(Bloomberg) -- European shares dropped for a fifth day in a row as companies including Diageo Plc warned the coronavirus outbreak will hit their sales in China while worries mounted over the economic impact of the outbreak in Europe.
The Stoxx Europe 600 Index sank 2.4% and hit its lowest level since late October, suffering its longest losing streak since July. Europe’s benchmark is now down 9% from its February peak, and falling below its 200-day moving average for the first time since October.
Diageo (LON:DGE) lost as much as 2.8% after warning that the coronavirus will reduce its sales by as much as 325 million pounds ($422 million) this year. Air France KLM (PA:AIRF) was down 2.9% and Ryanair Holdings plc (LON:RYA) slumped 4.7%. The FTSE 100 Index dropped below the level of 7,000, falling to its lowest point in more than a year.
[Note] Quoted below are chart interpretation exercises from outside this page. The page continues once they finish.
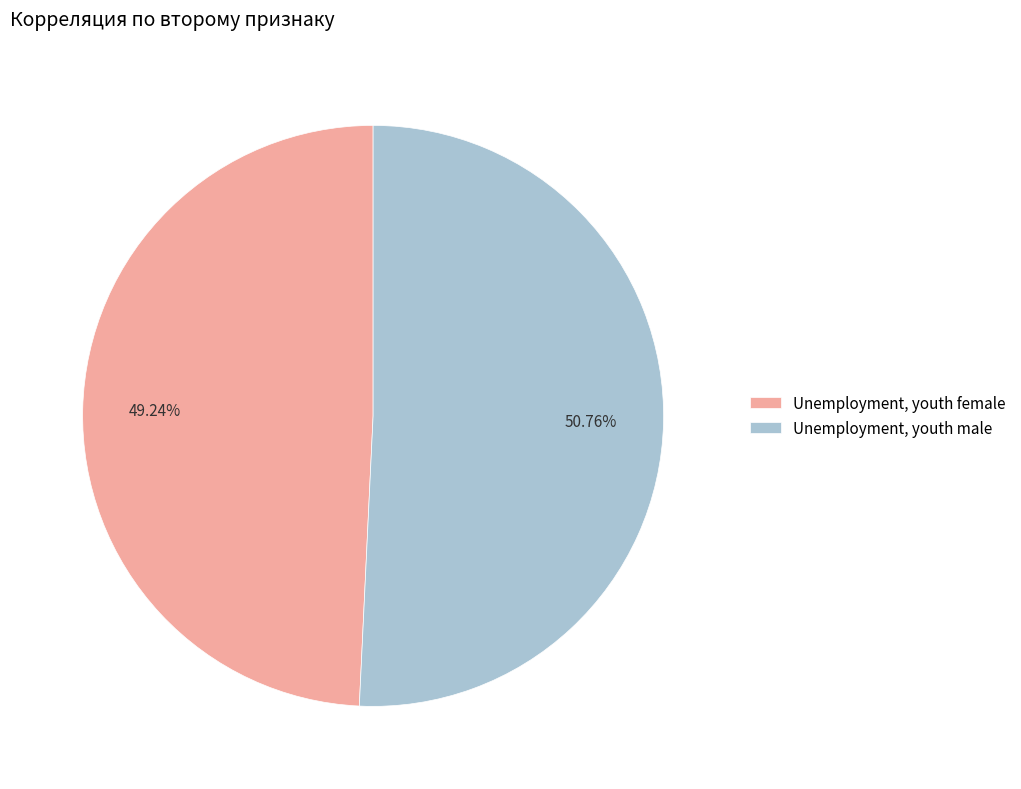

Combined, do Unemployment, youth male and Unemployment, youth female account for over 50%?

Yes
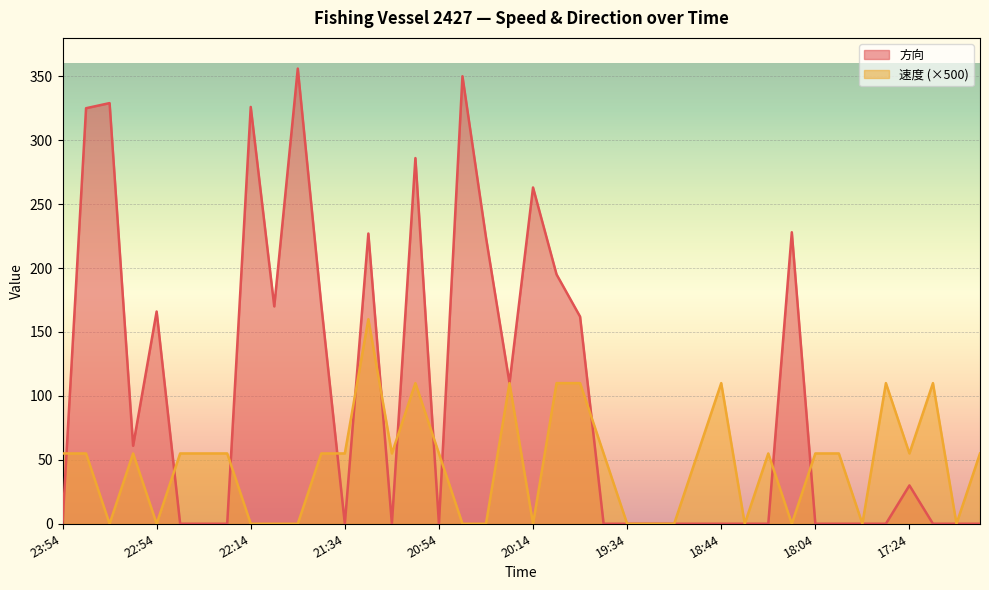

Reading left to right, what are all the values shown in this chart?

方向: 23:54=0	23:44=325	23:34=329	23:15=61	22:54=166	22:44=0	22:34=0	22:25=0	22:14=326	22:04=170	21:54=356	21:44=171	21:34=0	21:24=227	21:14=0	21:04=286	20:54=0	20:44=350	20:34=224	20:24=110	20:14=263	20:04=195	19:54=162	19:44=0	19:34=0	19:24=0	19:04=0	18:54=0	18:44=0	18:34=0	18:24=0	18:14=228	18:04=0	17:54=0	17:44=0	17:34=0	17:24=30	17:14=0	16:54=0	16:44=0
速度: 23:54=55	23:44=55	23:34=0	23:15=55	22:54=0	22:44=55	22:34=55	22:25=55	22:14=0	22:04=0	21:54=0	21:44=55	21:34=55	21:24=160	21:14=55	21:04=110	20:54=55	20:44=0	20:34=0	20:24=110	20:14=0	20:04=110	19:54=110	19:44=55	19:34=0	19:24=0	19:04=0	18:54=55	18:44=110	18:34=0	18:24=55	18:14=0	18:04=55	17:54=55	17:44=0	17:34=110	17:24=55	17:14=110	16:54=0	16:44=55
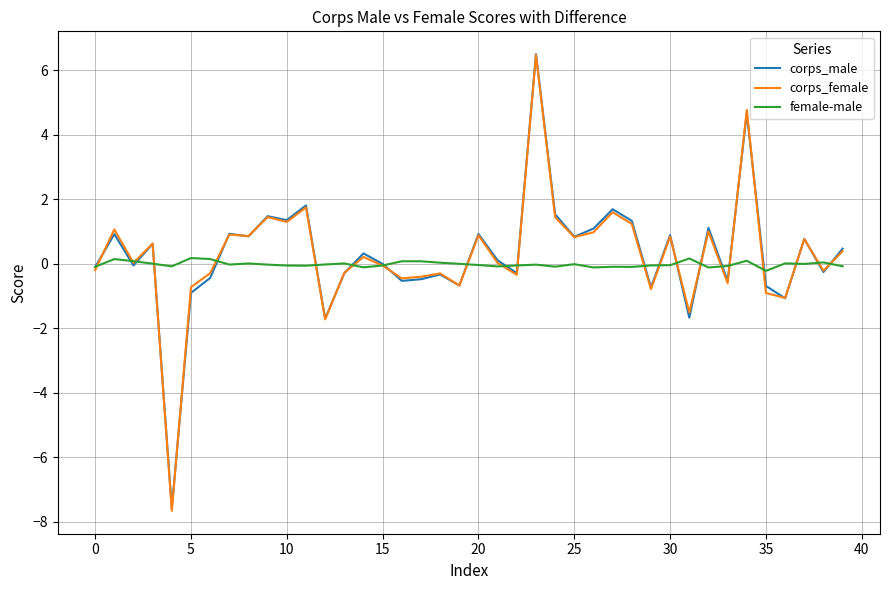

What is the greatest value displayed?

6.5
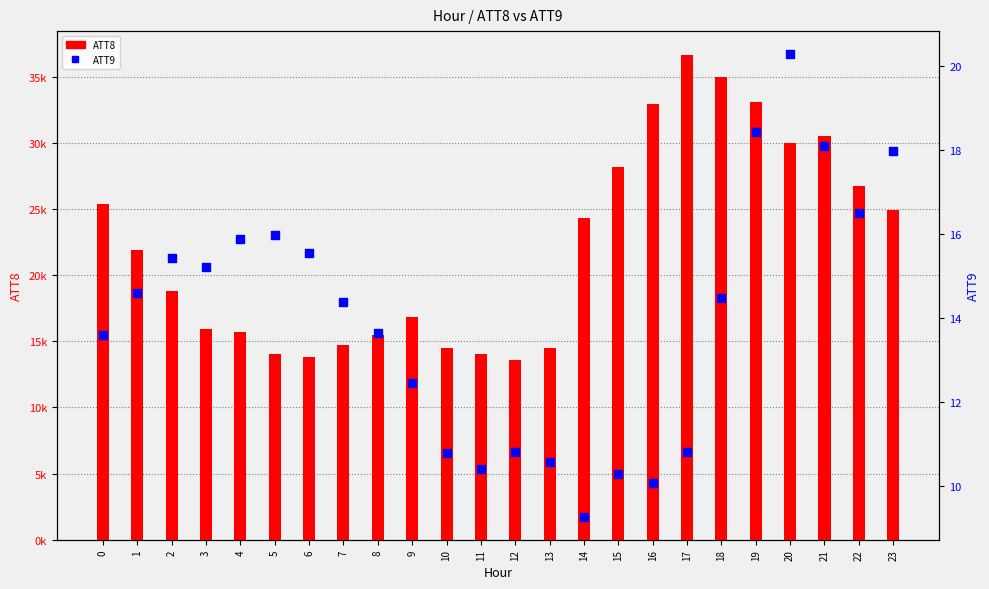

At how many categories does at least one series exceed 11555?

24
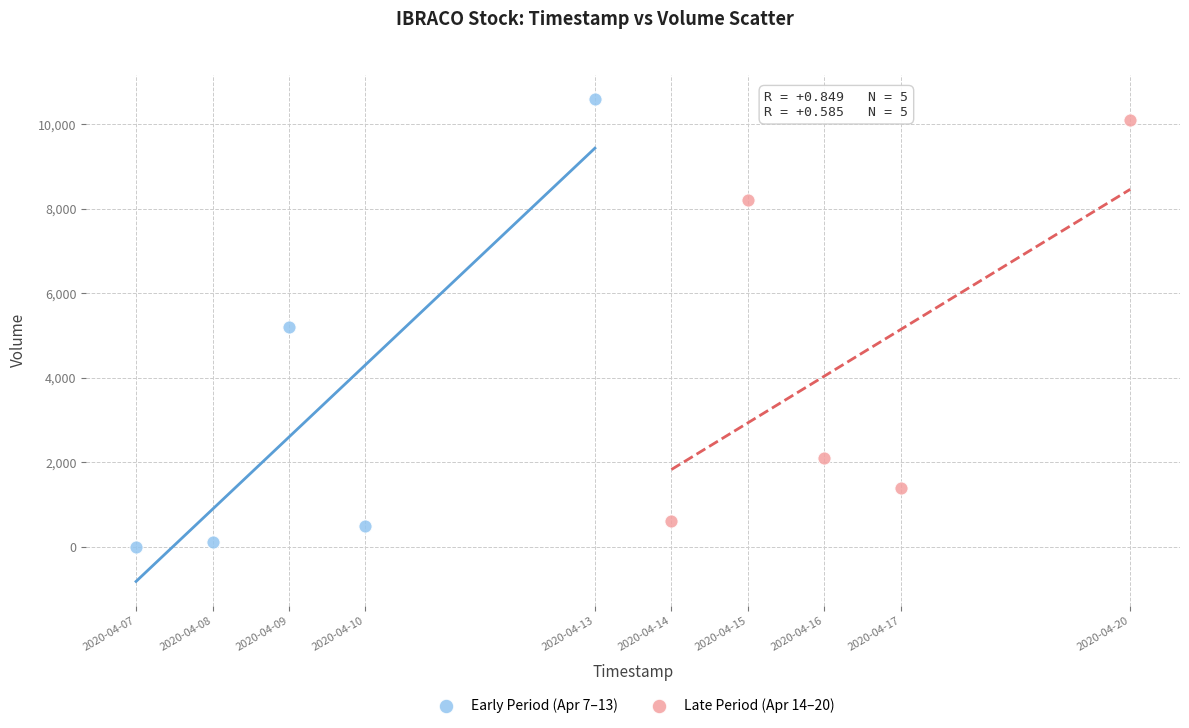

Which series reaches the minimum Y coordinate?

Early Period (Apr 7–13)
European equities started this week with the worst two-day drop since the Brexit aftermath in June 2016 amid increasing concerns that the spreading virus in Europe and Asia will curb global growth and impact corporate earnings and supply chains. The stock market is coming down from a record high reached last week as some investors mull whether the rally has gone too far.
“The ‘buy the dip’ culture is fading as investors realize that it is possibly just a matter of time before an outbreak will happen in another large western country or city,” said Alberto Tocchio, chief investment officer at Colombo Wealth SA in Lugano, Switzerland. “We cannot rule out further downside if the virus continues to spread across the world as predicted by many experts.”